**TEXTO DE LEITURA:**
++++++++++

Introdução

A condução de pleitos contratuais em projetos de engenharia da construção industrial é, por natureza, uma atividade repleta de conversas difíceis. Mesmo alinhando bem as expectativas na fase pré-assinatura do contrato e uso de matriz de riscos (e outros instrumentos), o ambiente de projetos industriais é propício para imprevisibilidades. Questões relacionadas a escopo, atrasos, mudanças de projeto e reequilíbrio econômico-financeiro exigem não apenas embasamento técnico e jurídico, mas também preparo emocional, escuta ativa e habilidade para lidar com diferentes pontos de vista. Foi com esse olhar que a leitura do livro Conversas Difíceis: Como discutir o que é mais importante, de Douglas Stone, Bruce Patton e Sheila Heen, mostrou-se extremamente pertinente para profissionais que atuam em ambientes de alta complexidade e pressão.

++++++++++

**DADOS:**
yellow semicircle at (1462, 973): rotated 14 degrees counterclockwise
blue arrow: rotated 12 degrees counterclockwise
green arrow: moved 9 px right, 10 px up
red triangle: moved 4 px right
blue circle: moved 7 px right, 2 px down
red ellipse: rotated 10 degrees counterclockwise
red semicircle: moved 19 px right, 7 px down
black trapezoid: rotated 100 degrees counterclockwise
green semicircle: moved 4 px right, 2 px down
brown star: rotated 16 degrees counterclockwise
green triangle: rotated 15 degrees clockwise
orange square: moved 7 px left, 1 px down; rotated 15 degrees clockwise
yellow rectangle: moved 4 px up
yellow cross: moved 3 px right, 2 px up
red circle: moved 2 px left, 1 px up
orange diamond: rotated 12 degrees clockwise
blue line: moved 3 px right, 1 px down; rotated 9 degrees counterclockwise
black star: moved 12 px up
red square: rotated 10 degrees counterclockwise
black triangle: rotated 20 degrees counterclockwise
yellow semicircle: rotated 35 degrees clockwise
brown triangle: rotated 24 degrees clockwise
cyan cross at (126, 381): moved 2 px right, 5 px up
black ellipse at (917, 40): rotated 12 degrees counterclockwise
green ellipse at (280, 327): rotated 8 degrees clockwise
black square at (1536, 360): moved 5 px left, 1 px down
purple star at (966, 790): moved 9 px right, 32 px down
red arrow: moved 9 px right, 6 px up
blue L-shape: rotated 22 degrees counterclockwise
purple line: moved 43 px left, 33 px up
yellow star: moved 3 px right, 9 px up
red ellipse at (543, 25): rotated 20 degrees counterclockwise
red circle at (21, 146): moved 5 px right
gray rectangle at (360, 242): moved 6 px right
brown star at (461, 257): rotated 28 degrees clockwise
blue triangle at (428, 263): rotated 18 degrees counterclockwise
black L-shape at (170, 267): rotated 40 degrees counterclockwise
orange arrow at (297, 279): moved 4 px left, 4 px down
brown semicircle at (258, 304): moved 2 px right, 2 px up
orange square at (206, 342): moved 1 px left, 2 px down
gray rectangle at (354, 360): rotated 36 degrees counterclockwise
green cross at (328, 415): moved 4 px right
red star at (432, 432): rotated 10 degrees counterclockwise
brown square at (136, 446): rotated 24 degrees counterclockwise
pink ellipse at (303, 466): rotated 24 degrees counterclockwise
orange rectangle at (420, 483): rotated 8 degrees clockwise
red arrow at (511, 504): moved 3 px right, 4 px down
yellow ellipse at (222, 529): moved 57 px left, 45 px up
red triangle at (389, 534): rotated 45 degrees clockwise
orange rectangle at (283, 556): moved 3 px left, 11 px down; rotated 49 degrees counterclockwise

++++++++++

**TAREFA PROPOSTA:** Dê continuidade ao texto de leitura sobre conversas difíceis em pleitos contratuais de engenharia, começando logo após a última frase dele.

**RESPOSTA DA TAREFA:**
O livro, fruto do trabalho do Harvard Negotiation Project, apresenta uma estrutura poderosa para entender por que tantas conversas fracassam — e como transformá-las em oportunidades de aprendizado e resolução. Os autores defendem que toda conversa difícil envolve três camadas: o que aconteceu, os sentimentos envolvidos e a identidade em jogo. Quando essas dimensões são ignoradas, os diálogos tendem a virar confrontos. Quando são reconhecidas e bem conduzidas, surgem caminhos de entendimento e acordo — exatamente o que se busca em um processo de negociação de pleitos.

Frase – Humberto Terra, diretor da ATERPA

Essa visão se conecta de forma complementar ao artigo Effective Negotiation of Construction Claims, de Eugene J. Heady, advogado especializado em contratos de construção. Heady enfatiza a importância de preparar um dossiê técnico robusto, mapear o BATNA (melhor alternativa ao acordo negociado), conhecer os argumentos da parte oposta e negociar em boa-fé. Unindo as abordagens de Stone e Heady, este artigo explora como as conversas difíceis impactam a gestão de contratos e apresenta orientações práticas para profissionais da engenharia lidarem com pleitos de maneira mais estratégica, humana e eficaz.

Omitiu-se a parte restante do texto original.